Is it true that the curve $$\delta(t)=(\gamma(t),(1-t)v(t)+tw(t))$$ is a geodesic between $$(p,v)$$ and $$(q,w)$$? Notice that if $$w$$ is the parallel transport of $$v$$ at $$t=1$$ then $$\delta(t)$$ is a geodesic.

In other words this is equivalent to say if $$\delta(t)=(\gamma(t),v(t))$$ is a curve in $$TM$$ such that $$\gamma$$ is a geodesic in $$M$$ and $$\frac{D^2v}{dt^2}=0$$, then $$\delta$$ is a geodesic in $$TM$$.

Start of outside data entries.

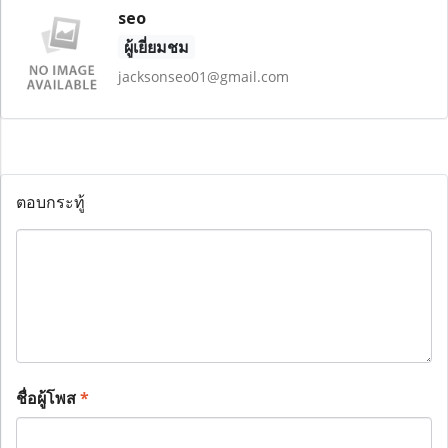
seo
ผู้เยี่ยมชม
jacksonseo01@gmail.com
ตอบกระทู้
ชื่อผู้โพส
*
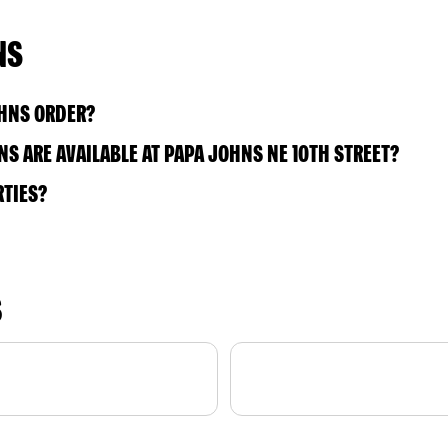
NS
OHNS ORDER?
S ARE AVAILABLE AT PAPA JOHNS NE 10TH STREET?
RTIES?
S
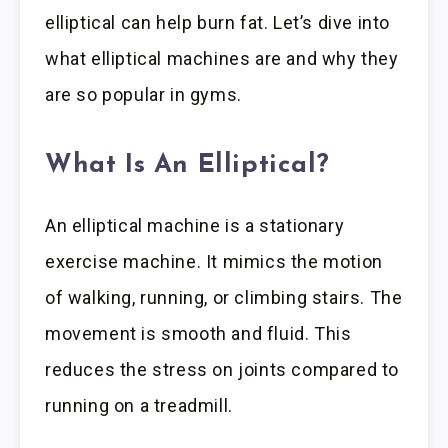
elliptical can help burn fat. Let’s dive into
what elliptical machines are and why they
are so popular in gyms.
What Is An Elliptical?
An elliptical machine is a stationary
exercise machine. It mimics the motion
of walking, running, or climbing stairs. The
movement is smooth and fluid. This
reduces the stress on joints compared to
running on a treadmill.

Do you have any counterexample or proof?

Yes, your conjecture is true. To prove it, we should calculate the geodesic equation for the tangent bundle. For a curve $$t \mapsto (x(t), y(t)) \in TM$$ such that $$x(t)$$ is not a fixed point, it is a geodesic if and only if $$\nabla_{\dot x} \dot x = -R (y, \nabla_{\dot x} y) \dot x, \quad \nabla_{\dot x} \nabla_{\dot x} y = 0.$$
This formula is given as Corollary 4.4 in Geodesics on tangent bundles with horizontal Sasaki gradient metric by Abderrahim Zagane, but the condition $$\dot x \neq 0$$ is missing. Rigorously, you can deduce it from general Levi-Civita connection formulae given in Curvature of the Induced Riemannian Metric on the Tangent Bundle of a Riemannian Manifold by Oldrich Kowalski. In the case when $$x(t)$$ is a fixed point, the geodeic equation becomes $$y^{\prime\prime}(t) = 0$$.
In your conjecture, we have $$\nabla_{\dot x} y = 0$$ by definition of parellel transport and $$\nabla_{\dot x} \dot x = 0$$ since $$x$$ is a geodesic on $$M$$.